その後、忠導氏とその支流(三男・知利真良豊見親を祖とする宮金氏、妾腹の子・金志川那喜大知豊見親を祖とする仲立氏)一門からは、多くの頭職(平良、砂川、下地)をはじめ首里大屋子、与人など、この島の中枢に位置する数少ない要職をつとめる者がでた。忠導氏正統仲宗根家の位置する地域の里名は外間(ぷかま)で、同家を大外間(うぷぷかま)と称していた。
なお、同家に所蔵されている数十点の文書、史、資料類の多くは18世紀ごろのものであるが、なかには16世紀にさかのぼるものもあり、代々、当主が引き継いできたものである。
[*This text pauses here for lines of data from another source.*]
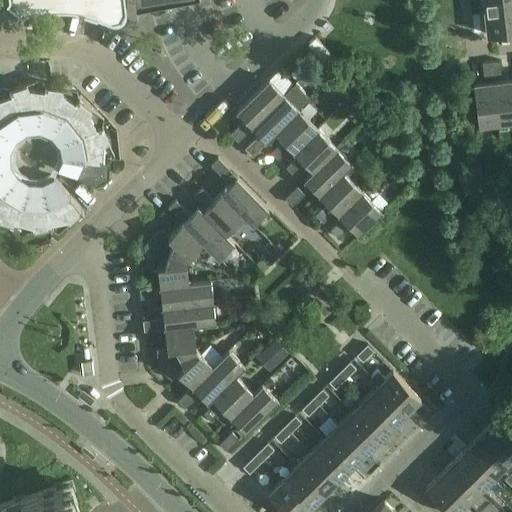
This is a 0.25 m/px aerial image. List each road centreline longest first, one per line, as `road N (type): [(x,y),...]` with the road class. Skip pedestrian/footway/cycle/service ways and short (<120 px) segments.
road 1 (residential): [(231,511),(128,414),(112,389),(93,227)]
road 2 (residential): [(387,470),(469,384),(368,283),(354,282)]
road 3 (tertiary): [(0,360),(94,432),(177,511)]
road 4 (residential): [(184,138),(224,153),(354,282)]
road 5 (residential): [(0,41),(89,56),(184,138)]
road 6 (residential): [(93,227),(184,138)]
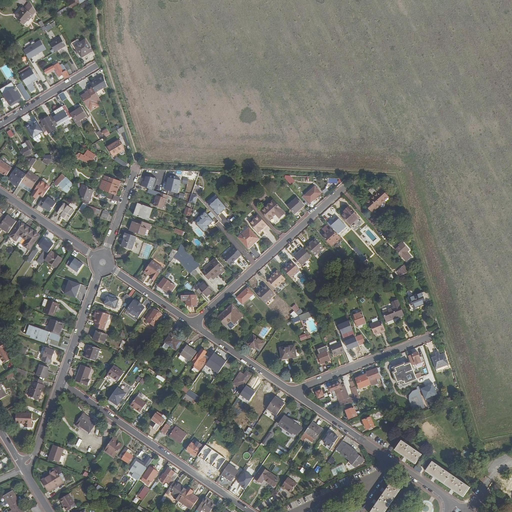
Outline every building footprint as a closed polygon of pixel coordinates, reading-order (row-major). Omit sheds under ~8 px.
[(36,11),(30,2),(24,8),(23,7),(22,8),(15,16),(18,18),(17,20),(24,25),(30,18),(36,11)] [(68,7),(55,14),(58,18),(70,10),(68,7)] [(60,37),(50,43),(56,52),(66,46),(60,37)] [(29,59),(47,50),(42,40),(24,49),(29,59)] [(79,53),(82,57),(93,51),(85,40),(75,46),(77,50),(76,51),(77,54),(79,53)] [(65,79),(70,76),(66,71),(64,72),(59,64),(55,67),(57,71),(56,71),(59,77),(63,75),(65,79)] [(53,66),(45,71),(46,74),(55,69),(53,66)] [(21,77),(32,70),(30,67),(19,73),(21,77)] [(32,70),(21,77),(31,92),(36,89),(32,82),(37,79),(32,70)] [(1,89),(4,94),(10,104),(21,98),(12,83),(1,89)] [(26,100),(31,98),(26,91),(22,93),(26,100)] [(59,95),(64,102),(70,98),(66,91),(59,95)] [(96,93),(84,100),(86,103),(88,107),(100,100),(96,93)] [(65,105),(51,113),(53,115),(59,125),(72,117),(70,114),(65,105)] [(76,123),(77,122),(87,116),(82,107),(78,109),(77,106),(75,108),(76,110),(70,114),(72,117),(76,123)] [(40,125),(44,131),(47,130),(48,132),(56,128),(55,127),(59,125),(53,115),(49,117),(48,117),(41,121),(43,123),(40,125)] [(40,125),(37,121),(34,123),(34,124),(31,126),(30,125),(26,127),(33,138),(39,134),(44,131),(40,125)] [(91,141),(99,136),(97,133),(91,123),(84,128),(87,134),(88,135),(91,141)] [(30,150),(34,148),(29,140),(26,142),(28,146),(21,150),(22,151),(20,152),(22,155),(24,154),(26,157),(32,153),(30,150)] [(124,149),(122,146),(121,144),(119,140),(108,147),(112,153),(112,154),(113,155),(124,149)] [(79,157),(90,164),(96,155),(88,150),(84,155),(82,153),(79,157)] [(31,167),(37,158),(35,158),(25,158),(24,160),(27,163),(27,164),(31,167)] [(19,185),(26,174),(16,167),(10,178),(13,180),(12,181),(19,186),(19,185)] [(25,184),(32,189),(40,177),(29,170),(26,174),(19,185),(23,188),(25,184)] [(285,178),(292,185),(297,180),(289,173),(285,178)] [(70,189),(71,187),(70,186),(73,184),(62,174),(54,183),(57,186),(60,184),(68,191),(70,189)] [(120,180),(105,175),(100,189),(110,192),(115,194),(120,180)] [(168,178),(166,189),(178,192),(181,181),(168,178)] [(82,184),(83,183),(76,180),(77,185),(80,186),(79,190),(82,191),(80,194),(81,196),(83,197),(82,199),(83,203),(85,203),(91,187),(82,184)] [(39,195),(44,188),(37,183),(32,190),(39,195)] [(30,192),(32,189),(25,184),(23,188),(30,192)] [(310,202),(321,193),(315,186),(305,195),(310,202)] [(380,187),(376,191),(377,192),(374,195),(366,202),(373,211),(389,198),(380,187)] [(121,196),(115,194),(110,192),(109,195),(113,197),(113,199),(119,201),(121,196)] [(168,195),(161,192),(160,195),(157,195),(154,205),(163,209),(168,195)] [(190,201),(196,203),(199,195),(192,193),(190,201)] [(217,196),(208,204),(219,215),(222,212),(227,218),(232,213),(217,196)] [(53,214),(60,204),(49,197),(43,207),(53,214)] [(297,197),(288,205),(295,213),(304,205),(297,197)] [(279,216),(284,212),(273,199),(261,210),(269,218),(276,212),(279,216)] [(68,220),(75,210),(64,203),(57,213),(68,220)] [(83,203),(79,209),(84,211),(87,204),(85,203),(83,203)] [(153,208),(138,203),(133,215),(149,220),(153,208)] [(184,214),(190,216),(193,209),(186,207),(184,214)] [(342,216),(350,226),(360,218),(350,207),(346,211),(347,211),(347,212),(346,213),(342,216)] [(208,224),(213,219),(206,212),(195,222),(204,232),(210,227),(209,226),(208,224)] [(266,223),(259,215),(250,223),(258,232),(262,229),(261,228),(266,223)] [(0,227),(8,233),(16,222),(7,217),(0,227)] [(149,230),(151,224),(143,221),(142,224),(133,221),(130,230),(144,235),(147,229),(149,230)] [(23,238),(30,228),(20,222),(10,236),(17,241),(20,236),(23,238)] [(332,245),(341,237),(329,224),(325,226),(328,230),(326,232),(323,235),(332,245)] [(334,228),(339,234),(344,230),(339,224),(334,228)] [(40,235),(30,228),(23,238),(27,240),(23,245),(30,250),(40,235)] [(255,242),(259,238),(251,229),(248,233),(246,231),(239,236),(238,237),(247,248),(255,241),(255,242)] [(125,237),(123,240),(121,246),(132,249),(137,236),(125,232),(123,236),(125,237)] [(343,238),(349,244),(352,242),(346,235),(343,238)] [(377,237),(372,239),(376,249),(381,247),(377,237)] [(45,259),(49,253),(48,252),(54,244),(50,241),(49,243),(44,239),(40,246),(44,250),(37,261),(42,264),(45,259)] [(316,239),(307,247),(315,255),(324,248),(316,239)] [(396,249),(401,255),(402,254),(404,256),(403,256),(407,261),(412,257),(407,251),(409,249),(403,242),(400,245),(396,249)] [(242,254),(235,246),(223,257),(231,266),(235,262),(234,261),(242,254)] [(355,246),(353,248),(361,257),(364,255),(355,246)] [(39,250),(35,247),(27,259),(31,262),(39,250)] [(304,248),(294,256),(304,268),(311,262),(308,259),(311,256),(304,248)] [(62,259),(51,251),(49,253),(45,259),(49,262),(49,261),(57,266),(62,259)] [(191,272),(192,273),(195,269),(178,251),(174,257),(176,259),(177,259),(190,273),(191,272)] [(70,259),(64,267),(70,271),(76,262),(70,259)] [(152,260),(145,271),(151,275),(151,276),(155,279),(163,267),(152,260)] [(283,268),(285,270),(291,277),(300,270),(292,261),(283,268)] [(217,273),(216,272),(219,270),(213,263),(203,272),(209,278),(215,273),(216,274),(217,273)] [(400,275),(411,271),(406,264),(397,272),(400,275)] [(269,279),(277,288),(288,278),(280,269),(269,279)] [(159,286),(170,293),(176,285),(165,277),(159,286)] [(70,279),(68,286),(63,284),(60,292),(78,298),(83,283),(70,279)] [(202,292),(204,293),(207,296),(214,290),(206,282),(199,288),(195,284),(193,286),(200,294),(202,292)] [(263,288),(257,294),(265,303),(274,294),(265,283),(261,286),(263,288)] [(236,297),(234,298),(242,307),(244,305),(243,303),(253,294),(248,288),(237,297),(236,297)] [(425,302),(428,300),(425,291),(410,297),(414,307),(426,303),(425,302)] [(127,294),(122,300),(127,304),(132,298),(127,294)] [(186,305),(191,305),(197,305),(197,296),(196,294),(181,294),(181,300),(187,300),(186,305)] [(107,295),(104,304),(116,308),(119,299),(107,295)] [(59,303),(49,300),(46,307),(44,313),(54,316),(59,303)] [(134,300),(127,310),(138,318),(145,308),(134,300)] [(392,302),(394,307),(383,311),(387,321),(404,315),(398,300),(392,302)] [(233,304),(218,316),(226,325),(232,320),(234,323),(243,316),(233,304)] [(155,309),(147,320),(155,326),(162,314),(155,309)] [(97,310),(95,315),(97,316),(96,317),(95,321),(97,322),(95,327),(104,330),(110,314),(97,310)] [(357,326),(366,322),(362,312),(353,315),(357,326)] [(308,323),(310,332),(318,330),(314,317),(304,320),(305,324),(308,323)] [(47,331),(59,335),(63,323),(52,319),(47,331)] [(386,330),(382,320),(370,324),(374,334),(386,330)] [(39,336),(40,334),(43,335),(41,340),(48,343),(52,333),(42,330),(41,332),(34,330),(32,334),(39,336)] [(94,340),(104,343),(107,335),(97,331),(94,340)] [(166,342),(170,345),(177,350),(183,341),(171,333),(165,342),(166,342)] [(362,334),(356,337),(359,345),(365,343),(362,334)] [(248,343),(253,347),(254,345),(260,349),(265,342),(254,335),(248,343)] [(0,356),(2,360),(5,358),(7,361),(11,359),(5,349),(10,346),(5,337),(0,340),(0,356)] [(359,345),(356,337),(346,341),(349,349),(359,345)] [(346,352),(342,341),(330,346),(335,356),(346,352)] [(254,345),(253,347),(260,352),(266,343),(265,342),(260,349),(254,345)] [(86,358),(96,361),(100,349),(90,345),(86,358)] [(191,361),(197,352),(187,345),(181,354),(191,361)] [(282,359),(296,357),(295,345),(280,347),(282,359)] [(331,359),(332,358),(327,345),(318,349),(320,354),(318,354),(321,363),(331,359)] [(18,352),(23,354),(25,355),(27,349),(20,346),(18,352)] [(51,364),(55,350),(46,346),(41,361),(51,364)] [(437,356),(435,351),(437,351),(435,346),(429,348),(432,357),(437,356)] [(424,358),(423,357),(421,358),(418,351),(409,355),(413,364),(414,363),(414,362),(416,361),(417,364),(425,360),(424,359),(426,359),(425,357),(424,358)] [(198,353),(193,362),(201,368),(207,359),(198,353)] [(436,369),(449,365),(445,353),(440,354),(440,353),(437,354),(437,356),(432,357),(436,369)] [(218,368),(221,370),(226,363),(226,362),(216,356),(213,360),(214,361),(212,365),(218,369),(218,368)] [(403,364),(402,366),(399,367),(398,366),(395,367),(396,368),(393,370),(398,382),(403,380),(405,381),(406,384),(417,379),(411,362),(408,364),(405,365),(405,364),(403,364)] [(230,366),(226,363),(221,370),(220,371),(223,372),(225,372),(225,371),(226,371),(230,366)] [(37,375),(46,378),(49,368),(40,364),(37,375)] [(91,368),(81,365),(76,381),(88,385),(90,380),(87,379),(91,368)] [(108,374),(118,381),(124,373),(114,365),(108,374)] [(366,372),(367,375),(371,384),(372,386),(379,383),(377,378),(381,377),(378,368),(366,372)] [(240,382),(244,385),(251,374),(247,371),(244,376),(240,382)] [(240,382),(244,376),(240,373),(233,383),(242,389),(244,385),(240,382)] [(360,388),(371,384),(367,375),(356,379),(360,388)] [(43,381),(35,378),(29,396),(39,400),(44,385),(42,384),(43,381)] [(436,383),(422,387),(429,408),(436,406),(433,397),(440,395),(436,383)] [(340,402),(350,398),(345,385),(335,389),(340,402)] [(422,390),(420,385),(417,386),(417,387),(416,387),(417,388),(411,390),(412,398),(415,404),(418,407),(423,408),(425,407),(419,391),(422,390)] [(117,387),(109,400),(117,405),(126,393),(117,387)] [(317,390),(319,398),(327,396),(325,388),(317,390)] [(187,393),(194,399),(195,399),(197,396),(189,390),(187,393)] [(187,393),(184,396),(192,402),(194,399),(187,393)] [(147,403),(137,396),(131,405),(141,412),(147,403)] [(275,397),(267,408),(277,415),(285,404),(275,397)] [(342,406),(353,402),(351,397),(350,398),(340,402),(342,406)] [(349,418),(358,415),(355,407),(346,411),(349,418)] [(157,413),(156,413),(152,419),(157,422),(154,427),(158,430),(161,425),(162,426),(166,420),(165,419),(166,417),(158,412),(157,413)] [(32,427),(32,414),(17,413),(16,423),(24,423),(24,427),(32,427)] [(88,429),(90,431),(95,424),(82,415),(76,425),(79,427),(80,425),(87,430),(88,429)] [(298,425),(289,418),(288,419),(285,416),(279,424),(283,426),(282,427),(292,434),(298,425)] [(371,417),(363,420),(367,429),(375,426),(371,417)] [(170,420),(169,419),(161,431),(165,433),(172,423),(170,421),(170,420)] [(313,421),(312,423),(322,430),(323,429),(313,421)] [(312,423),(305,432),(316,440),(322,430),(312,423)] [(170,435),(174,438),(180,429),(176,426),(175,428),(173,427),(171,430),(173,431),(170,435)] [(180,429),(174,438),(181,443),(187,434),(180,429)] [(269,432),(262,443),(266,445),(273,435),(269,432)] [(324,442),(332,447),(339,437),(330,432),(324,442)] [(114,436),(106,449),(111,452),(110,453),(114,456),(122,445),(116,441),(118,438),(114,436)] [(401,440),(395,449),(415,464),(422,454),(401,440)] [(187,450),(195,456),(200,448),(202,444),(198,442),(195,445),(192,442),(187,450)] [(356,453),(358,452),(347,444),(341,453),(351,460),(350,460),(349,460),(349,461),(349,462),(349,463),(350,463),(350,464),(351,464),(356,467),(359,463),(361,464),(365,459),(356,453)] [(59,462),(64,448),(54,445),(49,459),(59,462)] [(133,456),(130,454),(127,451),(128,449),(126,448),(120,457),(128,463),(133,456)] [(206,459),(217,466),(223,458),(212,450),(206,459)] [(143,473),(153,459),(149,457),(148,458),(146,461),(144,463),(141,461),(138,458),(136,462),(140,465),(135,472),(141,476),(143,473)] [(432,461),(426,471),(464,496),(470,487),(432,461)] [(222,474),(226,476),(229,478),(228,480),(232,482),(239,471),(229,464),(222,474)] [(344,465),(332,469),(334,476),(347,471),(344,465)] [(159,472),(151,466),(141,480),(146,484),(149,479),(152,481),(159,472)] [(279,479),(262,467),(255,478),(262,483),(264,479),(274,486),(279,479)] [(175,481),(179,475),(169,468),(165,474),(164,473),(161,477),(169,483),(172,479),(175,481)] [(64,482),(63,481),(57,470),(56,470),(56,469),(55,469),(54,469),(53,469),(52,469),(52,470),(51,470),(51,471),(51,472),(51,473),(51,474),(42,479),(49,490),(64,482)] [(72,476),(63,481),(64,482),(67,486),(75,481),(72,476)] [(289,476),(282,486),(285,489),(286,488),(292,492),(298,483),(289,476)] [(343,486),(353,482),(350,476),(340,480),(343,486)] [(511,481),(508,479),(501,488),(511,495),(511,481)] [(174,481),(166,493),(169,494),(171,491),(177,495),(175,499),(179,501),(179,500),(187,489),(177,482),(177,483),(174,481)] [(384,511),(402,487),(392,481),(370,511),(384,511)] [(99,485),(97,488),(104,493),(105,492),(104,490),(105,489),(99,485)] [(150,489),(145,485),(138,496),(143,499),(150,489)] [(193,489),(189,486),(187,489),(179,500),(192,509),(199,498),(195,495),(194,496),(190,494),(193,489)] [(10,506),(21,500),(19,497),(17,498),(13,490),(4,496),(10,506)] [(60,499),(68,511),(76,506),(69,494),(60,499)] [(23,511),(25,511),(21,503),(22,502),(23,503),(29,499),(27,496),(21,500),(10,506),(12,509),(9,511),(23,511)] [(206,497),(198,509),(201,511),(202,509),(206,511),(210,511),(215,505),(211,503),(212,501),(206,497)]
同氏の勢力の推移および宮古の歴史の流れを解明するうえで重要な文化財である。
市指定歴史資料 向裔氏本村家関係資料
指定年月日: 昭和61(1986)年3月26日
名乗り頭に「朝」の字をもつ系統は、宮古では「向裔氏」と呼ばれ、沖縄本島の向姓の流れをくむものである。いくつかの系統があるが、今、出自の明らかなのはふたつの系統のみである。
一つは、浦添親方朝師と多良間の土原氏・計志真良との間に生まれた子・朝裔を祖とする屋号「多良間」の系統。もう一つは、北谷里之子朝乗(のち内間親方)と洲鎌村百姓の女・比良寿との間に生まれた子・朝忠を祖とする屋号「前比屋」系統である。
朝裔は順治4(1647)年に下地之頭、朝忠は雍正7(1729)年に平良之頭を勤めた人物である。
向裔氏本村家は「前比屋」系統からの出で、朝忠の子朝宜の三男・朝副を祖とし、屋号を「ウプンターラ」と称している。朝副は荷川取与人、西仲宗根与人、伊良部首里大屋子等の要職に就いた人物で、この「ウプンターラ」系統からは、朝副の孫朝祥が咸豊元(1851)年に下地之頭、朝祥の曾孫朝亮が大正8(1919)年に平良村長を勤めている。朝祥は「割重穀事件」(1848年)や「讒書事件」(1860年)に関わった人物であり、朝亮は宮古の歴史研究家として知られている人物である。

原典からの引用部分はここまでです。